The project addresses the strong needs for multilevel algorithms in industrial applications and in computer graphics where large surface meshes must be efficiently processed. Typical applications are solutions of PDEs on surfaces, surface optimization, and automatic mesh parametrization. Such applications are also studied in F4, F2, F1 which will be natural cooperation partners. The focus in F6 is on multilevel methods and hierarchical mesh representations. The project is an outcome of the Matheon TANDEM Workshop "Nichtlineare Optimierung und Discrete Geometrie" held on July 15 and 16, 2004, where a strong need for multilevel methods was encountered in the existing industrial projects in F4. For example, meshes in current CAD applications of the automobil industry often exceed 1 million unknowns.

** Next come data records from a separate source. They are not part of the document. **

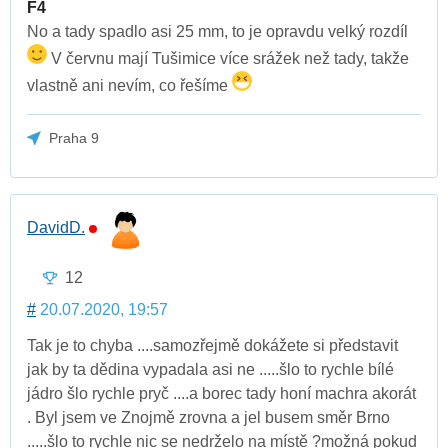
F4
No a tady spadlo asi 25 mm, to je opravdu velký rozdíl
V červnu mají Tušimice více srážek než tady, takže
vlastně ani nevím, co řešíme
Praha 9
DavidD.
12
#
20.07.2020, 19:57
Tak je to chyba ....samozřejmě dokážete si představit
jak by ta dědina vypadala asi ne .....šlo to rychle bílé
jádro šlo rychle pryč ....a borec tady honí machra akorát
. Byl jsem ve Znojmě zrovna a jel busem směr Brno
.....šlo to rychle nic se nedrželo na místě ?možná pokud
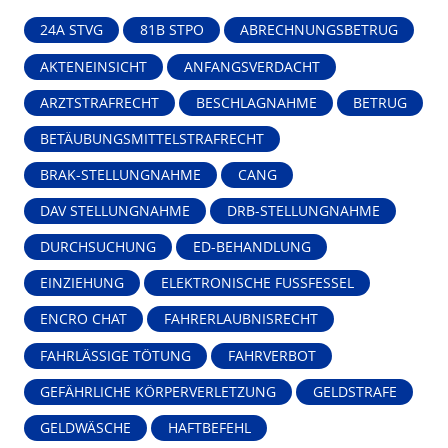
24A STVG
81B STPO
ABRECHNUNGSBETRUG
AKTENEINSICHT
ANFANGSVERDACHT
ARZTSTRAFRECHT
BESCHLAGNAHME
BETRUG
BETÄUBUNGSMITTELSTRAFRECHT
BRAK-STELLUNGNAHME
CANG
DAV STELLUNGNAHME
DRB-STELLUNGNAHME
DURCHSUCHUNG
ED-BEHANDLUNG
EINZIEHUNG
ELEKTRONISCHE FUSSFESSEL
ENCRO CHAT
FAHRERLAUBNISRECHT
FAHRLÄSSIGE TÖTUNG
FAHRVERBOT
GEFÄHRLICHE KÖRPERVERLETZUNG
GELDSTRAFE
GELDWÄSCHE
HAFTBEFEHL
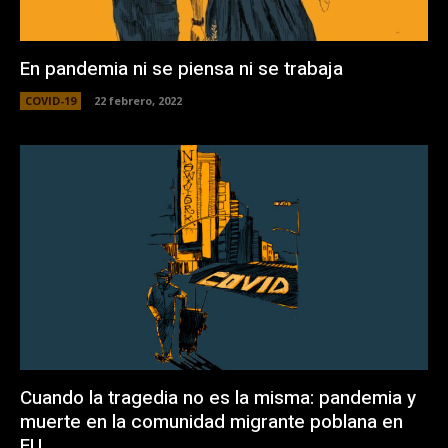
En pandemia ni se piensa ni se trabaja
COVID-19
22 febrero, 2022
Cuando la tragedia no es la misma: pandemia y
muerte en la comunidad migrante poblana en
EU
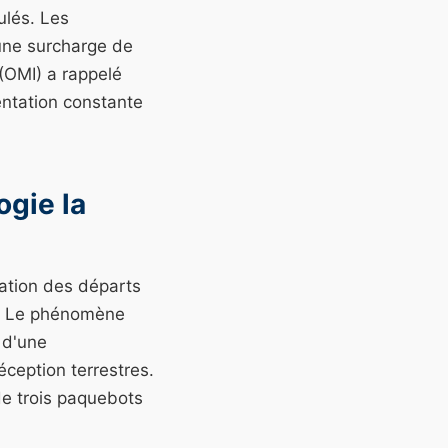
ulés. Les
une surcharge de
 (OMI) a rappelé
entation constante
ogie la
ration des départs
x. Le phénomène
 d'une
éception terrestres.
de trois paquebots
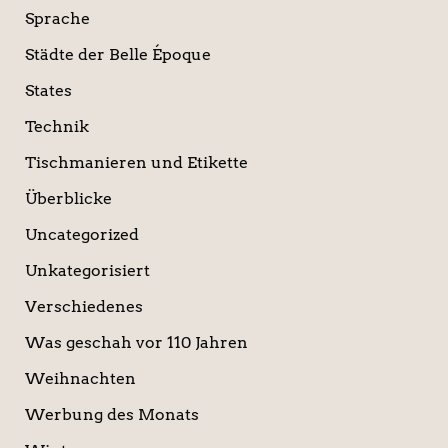
Sprache
Städte der Belle Époque
States
Technik
Tischmanieren und Etikette
Überblicke
Uncategorized
Unkategorisiert
Verschiedenes
Was geschah vor 110 Jahren
Weihnachten
Werbung des Monats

Quadrilateral Surface Parameterization. We developed the QuadCover algorithm to automatically compute a globally consistent quadrilateral parameterization of an unstructured triangular manifold mesh. The parameter lines align with a user-defined frame field, e.g., the principal curvature directions. Not only is such a quad parameterization an ideal starting point for constructing a nested quad hierarchy, but also allows for other applications: Stripe parameterizations of tubular objects such as human blood vessels or neurons are very useful for the visualization of medical data.
Hexagonal Surface Parameterization. We introduced hexahedral parameterizations, a new type of global parameterizations that tile a surface with patterns of six-fold rotational symmetries. Parameter lines in a hexagonal parameterization intersect at an angle of Pi/3, which enables triangular remeshing of a mesh surface with close to ideal aspect ratios in the triangles.
The parameterization aligns to a six-fold symmetric guidance frame-field. Like in the quadrilateral case, we would like to align the parameter lines with the principal curvature directions. However, there are three parameter lines and two principal directions at each point. Consequently, it is impossible to make use of both principal directions without incurring angular distortion. We note that this challenge is unique to six-fold symmetric fields. We have introduced a method for generating a frame--field with sixfold symmetries which aligns to one of the two principal curvature directions in each point. We also provided a clustering method for singularities for generating smoother fields which leads to more regular parameterizations. This clustering method can also be applied to the quadrangular case.
Hexahedral Volume Parameterization. We invented novel techniques for generating a regular hexahedral mesh of a 3D volume bounded by a given triangular surface. Among the optimization goals are alignment of the voxels with the bounding surface as well as simplicity of the voxel grid. Since volume parameterization is conceptually harder than the surface case it is not straight forward to extend existent 2D methods to 3D. We formulated the theoretical foundations for volume parameterizations including an understanding of the nature of singularities in the volume.
Riemann Surfaces. From a theoretical viewpoint, the topology of the solution space for parameterizations is equivalent to a branched covering surface with 4 (QuadCover), 6 (HexCover) or 24 (CubeCover) many sheets. This insight is fundamental and provides a nice connection between parameterizations and Riemann Surfaces. In this context, we invented a visualization technique for Riemann surfaces and proposed an application to domain coloring.
We extended the nonsmooth Schur-Newton approach
to nonsmooth convex minimization problems with PDE constraints and
related nonsmooth saddle point problems
with anisotropic leading order terms.
The algorithm uses nonsmooth Newton techniques for
the Schur complement within a descent method.
Suitable damping leads to a globally
convergent method that exhibits fast local convergence.
Numerical experiments show
mesh independent convergence for nested iteration. Moreover the method
is robust with respect
to degenerating nonsmooth nonlinearities
and with respect to (sufficiently smooth) anisotropy.
A feature of nonsmooth Schur-Newton methods is to approximate the given
nonsmooth nonlinear problem by a suitable sequence
of linear problems.
Thus these methods can directly be applied for PDEs on
surfaces using linear multilevel solvers
developed in an earlier project stage.